Including only patients with different readings (n = 13), stronger APT suppression of at least 1 ETFAD (European Task Force on Atopic Dermatitis) grade in the pimecrolimus area versus intraindividual control was observed in 10 of these patients after 48 and 72 h (p < 0.05; 90% CI 50.5-93.4). Including all 20 subjects, the analysis still showed a borderline significance compared with the vehicle (p = 0.0564). SPT with histamine and aeroallergens showed a median 7.5-10% reduction in actively pretreated areas (p = 0.086). Immunohistochemical analysis in 2 patients revealed an induction of interferon-gamma in primecrolimus-pretreated skin.

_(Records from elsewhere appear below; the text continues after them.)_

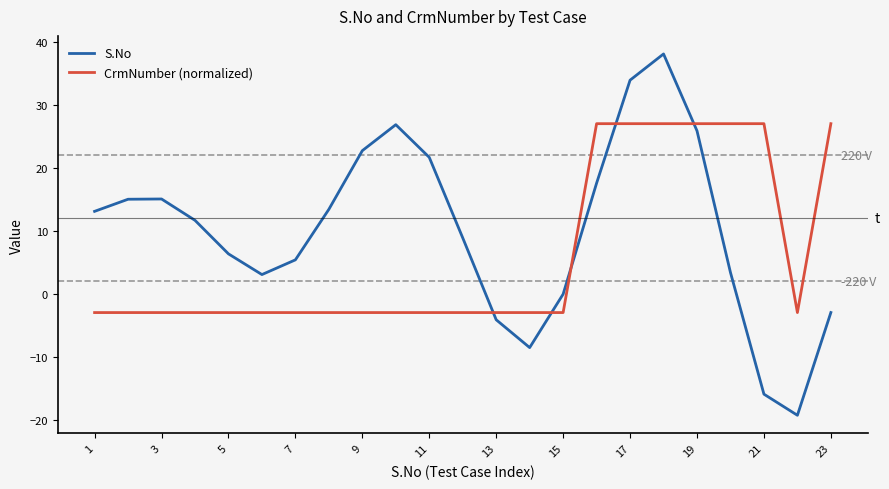

What are all the series names shown in the legend?

S.No, CrmNumber (normalized)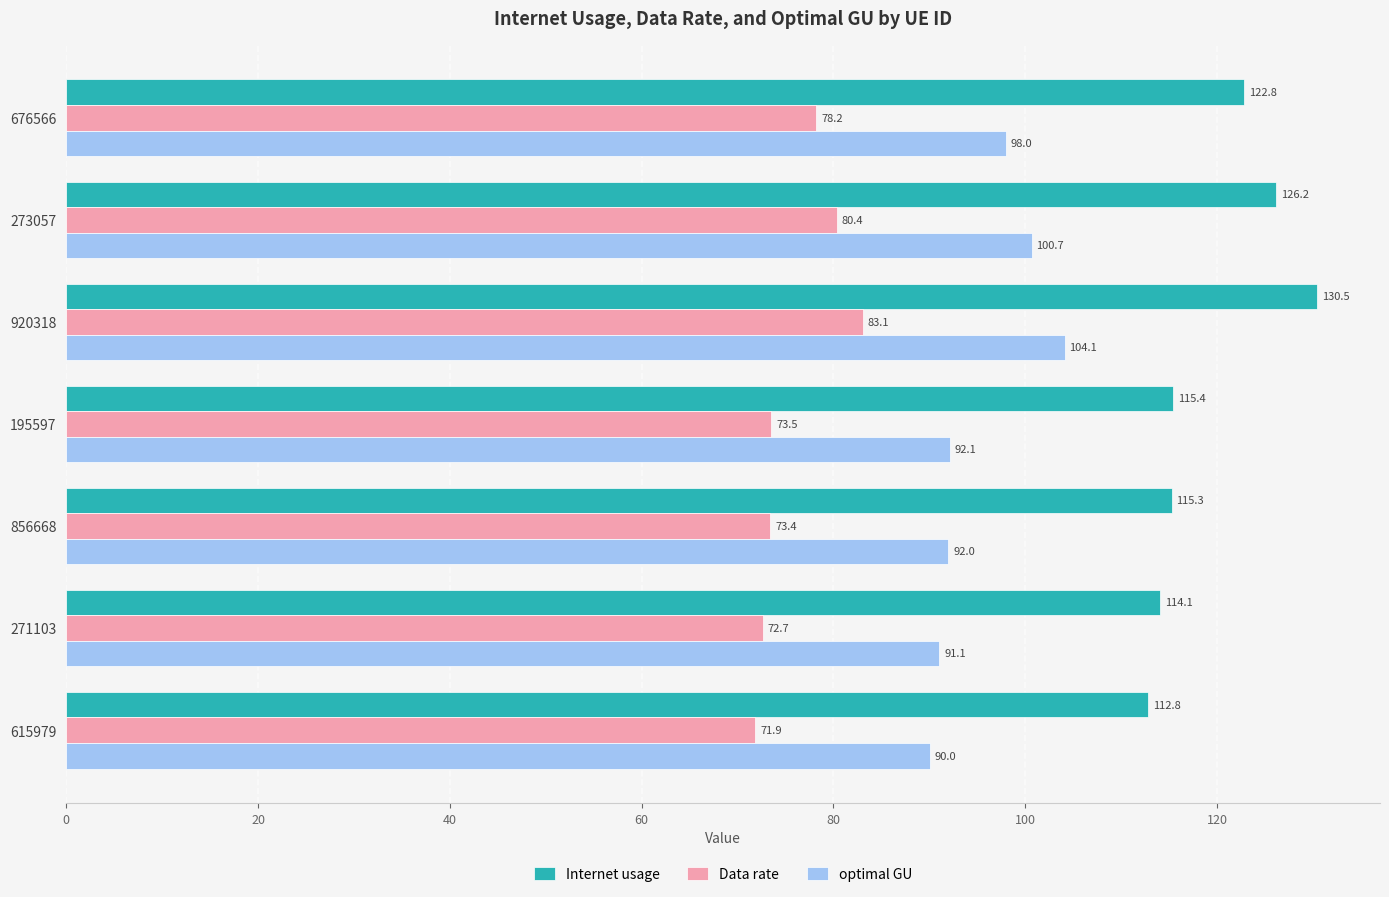

Which series changed the most between 676566 and 273057?

Internet usage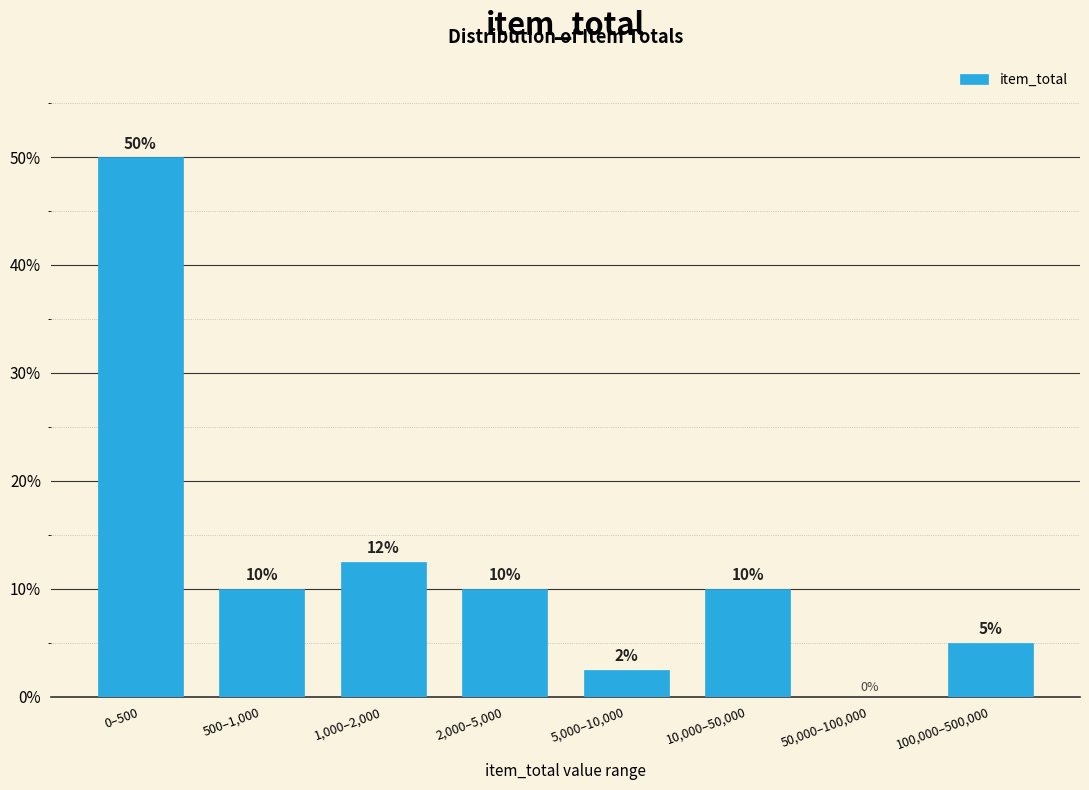

What is the sum of the values at 0–500 and 500–1,000?

60.0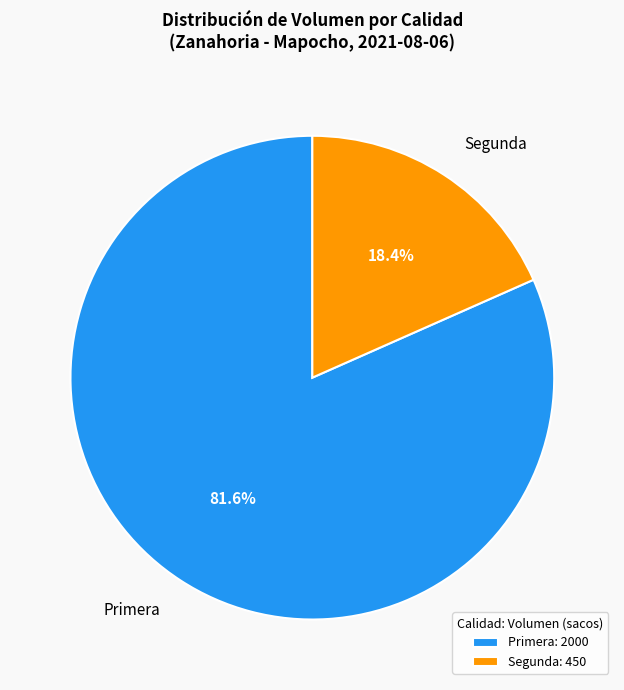

Between Segunda and Primera, which is larger?

Primera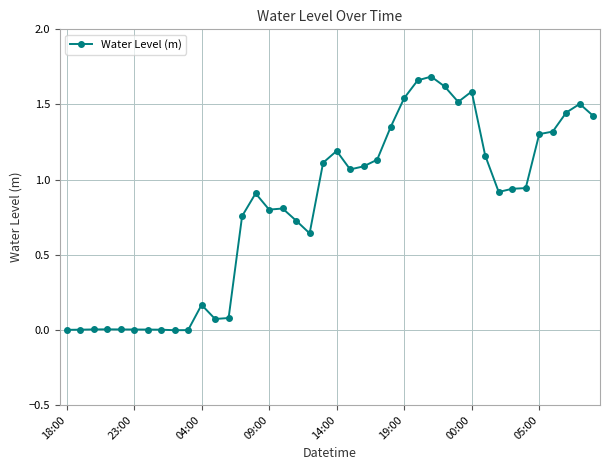

True or false: there are more than 1 points higher than both neighbors.

True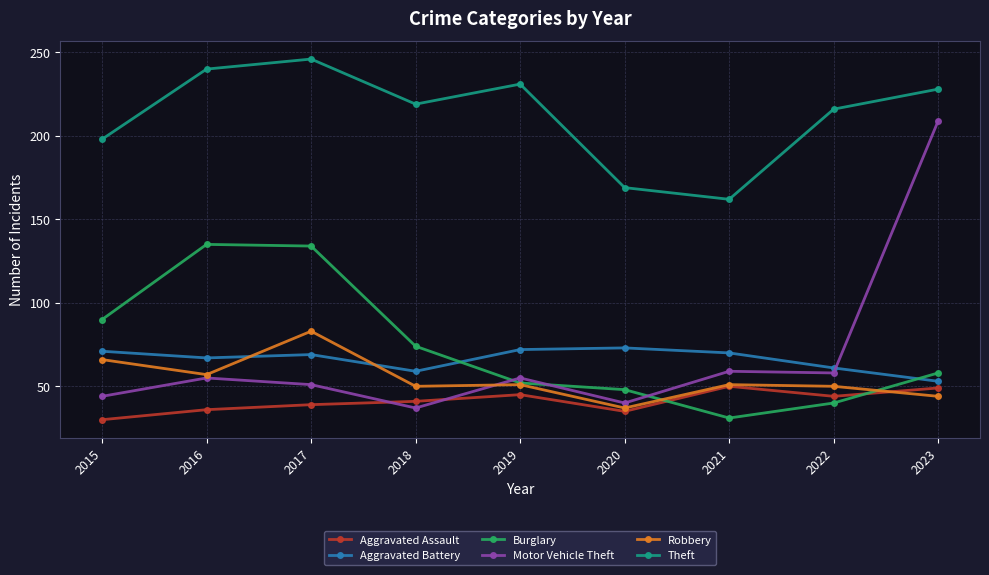

What is the minimum value for Theft?

162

APT can be used as a model for AE skin inflammation. It was shown for the first time that pimecrolimus pretreatment has a potential to suppress the development of lesions induced by aeroallergen exposure in patients with AE.
在特应性皮炎(AE)患者亚组中,气传变应原是相关的诱发因素。提出了特应性斑贴试验(APT)作为AE的炎症模型。
本研究旨在调查1%吡美莫司乳膏(爱宁达)预处理对APT和皮肤点刺试验(SPT)的影响。
在一项随机、对照、双盲研究中,纳入了20例AE患者,这些患者对屋尘螨、粉尘螨、猫毛屑、草或桦树花粉的SPT和APT筛查反应呈阳性(年龄20±11岁,55%为男性)。持续2周,患者每天两次将吡美莫司和赋形剂对照涂抹于背部和前臂的标记区域。然后,在背部的两个区域进行APT(凡士林/提取物反应指数为200;法国Stallergènes公司),并在预处理的前臂上进行SPT。
仅纳入读数不同的患者(n = 13),在48小时和72小时后,这些患者中有10例在吡美莫司区域观察到与个体内对照相比至少有1个欧洲特应性皮炎工作组(ETFAD)等级的更强的APT抑制(p < 0.05;90%置信区间50.5 - 93.4)。纳入所有20名受试者后,与赋形剂相比分析仍显示出临界显著性(p = 0.0564)。用组胺和气传变应原进行的SPT显示,在积极预处理区域中值降低了7.5 - 10%(p = 0.086)。对2例患者的免疫组织化学分析显示,吡美莫司预处理的皮肤中诱导了γ干扰素。
APT可作为AE皮肤炎症的模型。首次表明,吡美莫司预处理有可能抑制AE患者气传变应原暴露诱导的皮损发展。